After the attacker steals the account, the zero-trust client will detect whether the device is in the trusted list, and logging in with a new device will be regarded as a suspicious event, triggering a multi-factor authentication.

In the case, Xiao Hei did not have the trusted device issued by Alpha Company to employees, so he could not directly log in to the VPN to access the intranet.

Some particularly important applications may require multi-factor authentication when logging in for the first time, such as face recognition before entering.

Some particularly important systems can even require the client to turn on face recognition at all times, and the connection will be automatically disconnected when the user leaves the seat or someone is watching from behind.


Second, even if the identity is smuggled out, the abnormal behavior will expose him.

A zero trust framework includes the ability to identify “abnormal behavior” and is tightly integrated with the business layer. Through the cooperation of the client and the gateway, when an abnormal situation occurs, the secondary authentication can be triggered, and the communication is allowed to continue after verifying the user’s text message or face recognition.

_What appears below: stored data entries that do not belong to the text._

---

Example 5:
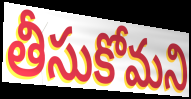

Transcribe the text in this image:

తీసుకోమని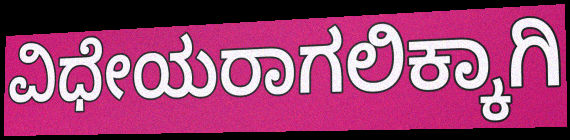
ವಿಧೇಯರಾಗಲಿಕ್ಕಾಗಿ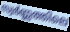
സ്വർണ്ണത്തിലെ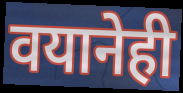
वयानेही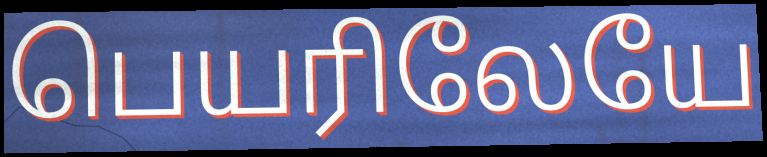
பெயரிலேயேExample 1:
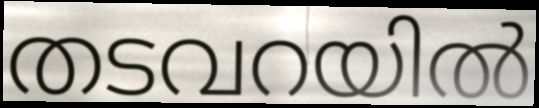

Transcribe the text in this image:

തടവറയിൽ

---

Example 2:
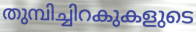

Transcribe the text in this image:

തുമ്പിച്ചിറകുകളുടെ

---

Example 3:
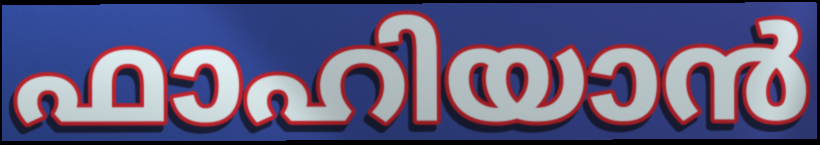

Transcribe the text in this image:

ഫാഹിയാൻ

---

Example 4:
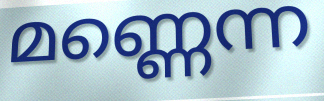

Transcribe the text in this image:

മണ്ണെന്ന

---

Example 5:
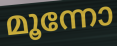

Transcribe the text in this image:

മൂന്നോ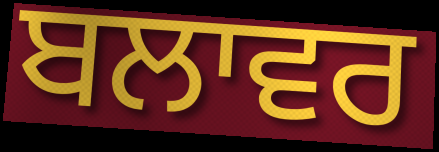
ਬਲਾਵਰ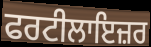
ਫਰਟੀਲਾਇਜ਼ਰ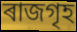
ৰাজগৃহ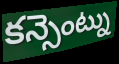
కన్సెంట్ను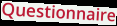
Questionnaire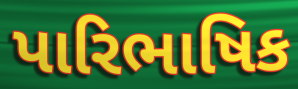
પારિભાષિકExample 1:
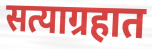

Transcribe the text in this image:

सत्याग्रहात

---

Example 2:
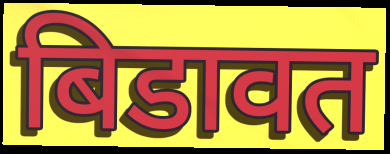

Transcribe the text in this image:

बिडावत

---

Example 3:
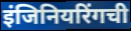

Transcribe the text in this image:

इंजिनियरिंगची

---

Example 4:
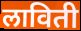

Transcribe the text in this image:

लाविती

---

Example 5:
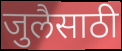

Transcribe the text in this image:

जुलैसाठी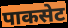
पाकसेट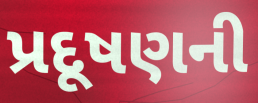
પ્રદૂષણની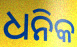
ଧନିକ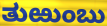
ತುಱುಂಬುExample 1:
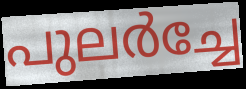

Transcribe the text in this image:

പുലർച്ചേ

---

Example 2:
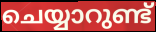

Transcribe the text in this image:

ചെയ്യാറുണ്ട്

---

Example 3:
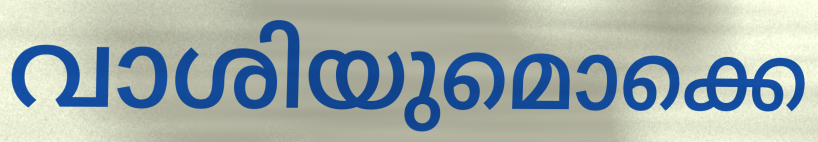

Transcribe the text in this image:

വാശിയുമൊക്കെ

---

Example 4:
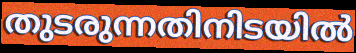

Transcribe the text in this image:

തുടരുന്നതിനിടയിൽ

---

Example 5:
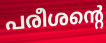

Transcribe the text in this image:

പരീശന്റെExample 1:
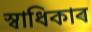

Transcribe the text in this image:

স্বাধিকাৰ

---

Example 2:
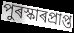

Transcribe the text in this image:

পুৰস্কাৰপ্ৰাপ্ত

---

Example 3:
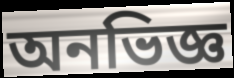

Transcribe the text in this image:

অনভিজ্ঞ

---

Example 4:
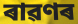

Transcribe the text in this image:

ৰাৱণৰ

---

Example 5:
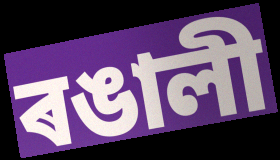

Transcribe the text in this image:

ৰঙালী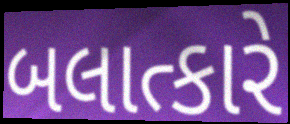
બલાત્કારેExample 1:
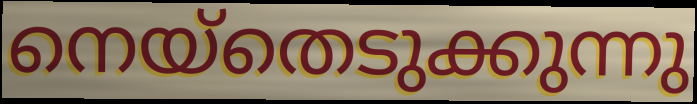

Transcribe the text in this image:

നെയ്തെടുക്കുന്നു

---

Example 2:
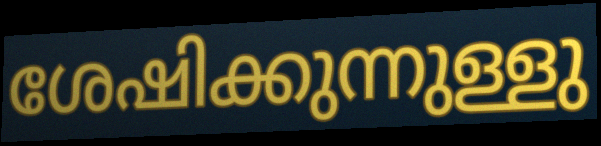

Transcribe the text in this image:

ശേഷിക്കുന്നുള്ളു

For example, the user was still in Beijing 10 minutes ago, and the login location suddenly changed to Shanghai 10 minutes later. This unusual location change indicates that the account may have been compromised.

At this time, the zero trust platform will order the client and the gateway to temporarily interrupt communication, prompting the user to verify the SMS, and then resume normal communication after passing.

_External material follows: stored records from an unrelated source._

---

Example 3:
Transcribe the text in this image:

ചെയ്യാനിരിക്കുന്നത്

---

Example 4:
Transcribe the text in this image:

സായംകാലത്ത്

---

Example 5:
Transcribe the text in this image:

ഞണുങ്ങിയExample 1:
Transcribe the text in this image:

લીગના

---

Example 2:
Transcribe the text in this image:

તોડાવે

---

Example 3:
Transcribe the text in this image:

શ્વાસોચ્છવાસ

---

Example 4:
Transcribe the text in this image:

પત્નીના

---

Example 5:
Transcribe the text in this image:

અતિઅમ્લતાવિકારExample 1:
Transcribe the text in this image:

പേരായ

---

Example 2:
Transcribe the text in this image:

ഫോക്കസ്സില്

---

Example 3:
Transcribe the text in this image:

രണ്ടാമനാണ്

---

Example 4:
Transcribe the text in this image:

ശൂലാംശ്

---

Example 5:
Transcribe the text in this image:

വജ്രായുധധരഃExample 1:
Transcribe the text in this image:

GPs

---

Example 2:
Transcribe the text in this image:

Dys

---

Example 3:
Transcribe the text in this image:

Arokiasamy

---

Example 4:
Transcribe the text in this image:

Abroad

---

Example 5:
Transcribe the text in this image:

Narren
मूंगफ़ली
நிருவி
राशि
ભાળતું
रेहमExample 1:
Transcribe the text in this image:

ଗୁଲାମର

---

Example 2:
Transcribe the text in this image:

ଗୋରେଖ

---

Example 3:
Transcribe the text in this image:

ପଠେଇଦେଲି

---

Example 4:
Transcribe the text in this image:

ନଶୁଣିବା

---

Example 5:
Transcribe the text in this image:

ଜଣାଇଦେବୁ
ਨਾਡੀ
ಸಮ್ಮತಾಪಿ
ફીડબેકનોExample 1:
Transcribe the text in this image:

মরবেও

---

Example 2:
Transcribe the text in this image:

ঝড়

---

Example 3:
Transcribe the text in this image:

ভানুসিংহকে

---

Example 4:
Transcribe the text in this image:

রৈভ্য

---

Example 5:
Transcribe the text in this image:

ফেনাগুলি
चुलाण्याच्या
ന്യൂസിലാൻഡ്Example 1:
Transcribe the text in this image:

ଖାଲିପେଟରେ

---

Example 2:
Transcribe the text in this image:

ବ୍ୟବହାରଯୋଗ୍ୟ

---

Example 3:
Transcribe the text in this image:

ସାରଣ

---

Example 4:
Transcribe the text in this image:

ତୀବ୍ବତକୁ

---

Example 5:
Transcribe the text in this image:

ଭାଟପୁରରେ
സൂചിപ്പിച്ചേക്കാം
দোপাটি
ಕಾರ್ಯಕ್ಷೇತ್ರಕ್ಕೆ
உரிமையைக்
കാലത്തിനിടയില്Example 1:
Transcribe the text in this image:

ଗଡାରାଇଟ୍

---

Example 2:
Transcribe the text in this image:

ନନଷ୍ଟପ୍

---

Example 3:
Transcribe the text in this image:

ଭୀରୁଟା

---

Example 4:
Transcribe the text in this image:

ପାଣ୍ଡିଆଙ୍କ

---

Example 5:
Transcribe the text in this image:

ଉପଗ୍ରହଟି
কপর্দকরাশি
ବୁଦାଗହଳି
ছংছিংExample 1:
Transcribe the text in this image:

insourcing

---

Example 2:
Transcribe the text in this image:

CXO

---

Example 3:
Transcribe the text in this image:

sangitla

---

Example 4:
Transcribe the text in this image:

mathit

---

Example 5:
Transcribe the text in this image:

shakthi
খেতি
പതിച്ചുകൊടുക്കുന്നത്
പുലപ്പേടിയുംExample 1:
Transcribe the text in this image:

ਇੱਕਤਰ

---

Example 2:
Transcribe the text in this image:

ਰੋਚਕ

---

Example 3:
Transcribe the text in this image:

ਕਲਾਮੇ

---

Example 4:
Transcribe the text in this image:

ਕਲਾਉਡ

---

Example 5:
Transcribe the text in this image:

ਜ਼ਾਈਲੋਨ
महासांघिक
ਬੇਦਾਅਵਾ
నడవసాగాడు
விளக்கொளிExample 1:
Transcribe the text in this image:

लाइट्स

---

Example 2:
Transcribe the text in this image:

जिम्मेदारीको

In the case, all behaviors of Xiao Hei will be continuously monitored, and many attack behaviors will be regarded as suspicious events. For example, after hacking Xiao Ming’s computer, suspicious processes are left behind. When scanning the intranet, the access behavior has strong regularity and a short period of time. The behavior of downloading a large number of source code files in the Internet will trigger secondary authentication, preventing Xiao Hei from continuing to do bad things, and causing Xiao Ming to be alert.


4. After zero trust, what will the case look like

(1) Fishing stage: Xiaoming who loves to play will still be fished and download Trojan horses. However, before Xiaoming enters the intranet, the zero-trust client will actively detect whether the security capability of the device is enabled and whether the device is in a safe state, and the Trojan will be discovered and dealt with soon.

(2) Propagation stage: Zero Trust will limit the spread of risks through stealth and isolation technology, so that Xiaohei cannot detect valuable targets. Zero Trust will also continue to detect abnormal behaviors that spread the risk, trigger multi-factor authentication, and block Xiao Hei’s next move.

(3) Number stealing stage: Xiaohei can steal the account password, but Xiaohei cannot pass device authentication and multi-factor authentication, so it is useless to steal.

(4) Stealing stage: Xiao Hei was unable to break through the restrictions of zero trust on identity authentication, device authentication, behavior detection, network authorization, etc. in the first few stages, and ultimately could not steal data.


5. One sentence summary: What can zero trust do?

In the attack and defense of hackers, people are the biggest loophole. Zero trust means not trusting anyone, making up for the unreliability of people through security frameworks, and integrating various types of detection, authentication, and restrictions, making it difficult for attackers who were originally free to go.